Reading that book though made me reconsider if it is really the best time to publish a book. I would love to see Church Ladies in print because it closes the project, puts a big fat DONE on that file, allows me to move on from it. But what if its just “good” and not great? What if I need to slow down and work a little harder to get the publisher that is absolutely perfect for this odd little niche poetry book?
I turned down a chapbook publisher a few months ago because they required their authors to do a lot of publicizing and with us moving and a new baby on the way, I didn’t have time for that.
The hard truth is that even if a book deal landed in my lap today, I don’t have time to publicize a book properly–no time for readings, travels, conferences.

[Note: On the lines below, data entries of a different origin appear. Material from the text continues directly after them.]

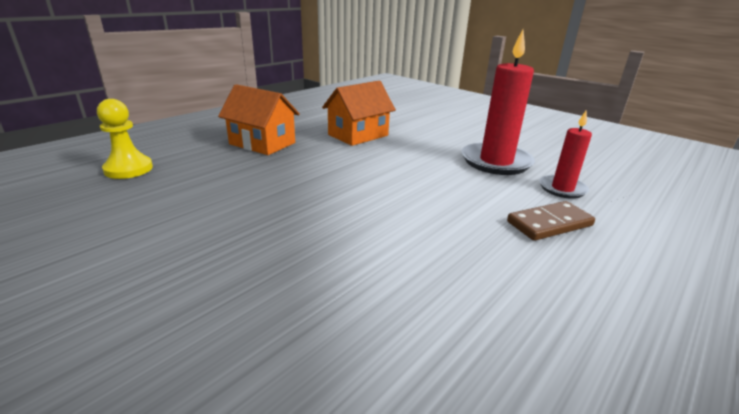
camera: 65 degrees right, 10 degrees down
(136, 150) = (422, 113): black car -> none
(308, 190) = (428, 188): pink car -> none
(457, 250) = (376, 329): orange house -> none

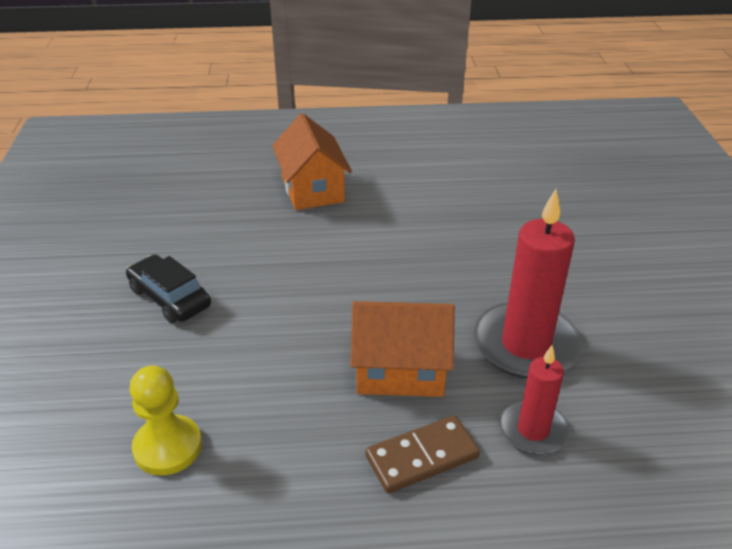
camera: 45 degrees right, 10 degrees up
(128, 169) = (171, 177): yellow pawn -> yellow pawn (168, 447)
(251, 230) = (170, 297): none -> black car
(358, 135) = (428, 219): orange house -> orange house (400, 370)
(549, 224) = (422, 457): brown domino -> brown domino turned 45 degrees counterclockwise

No time for social media really. My family life is demanding right now, at a fever pitch of demanding, and even though I think continuing to work on my writing is Vitally important, publishing a manuscript needs to wait.
I’ve decided to wait until our last baby is 1 year old before I send out any manuscripts again.
Typing that sentence goes against every bone in my firstborndaughterambitious body but at the same time I know it is what I need to do, it is right for my work, right for me, and right for my family.
We are on baby #5, so the end of baby years is in the not too distant horizon, but I suspect this means I’ve got probably 2 – 4 years before I’ll be able to send out my manuscripts, depending on if we decide to stop at 5 babies or go for one more (or just one more). We are really, really Presbyterian.
As hard as it is to think about shelving my book(s) for that long, I know it will be so much better for them in the long run. I’ll have a longer time to sit with the poems, work on them, really make the manuscript shine. I’ll have time to write more poems to add to it. Time to send those poems out to magazines.
This won’t be time where I’m not writing at all–I plan to write more than ever--and that I won’t publish at all–literary magazines, I’m coming for you–but it will be time where I step back from putting any big projects out into the world.
I’ve got 4 (soon to be 5) pretty big projects at home that need more attention right now and will outlast anything I put in a poetry book.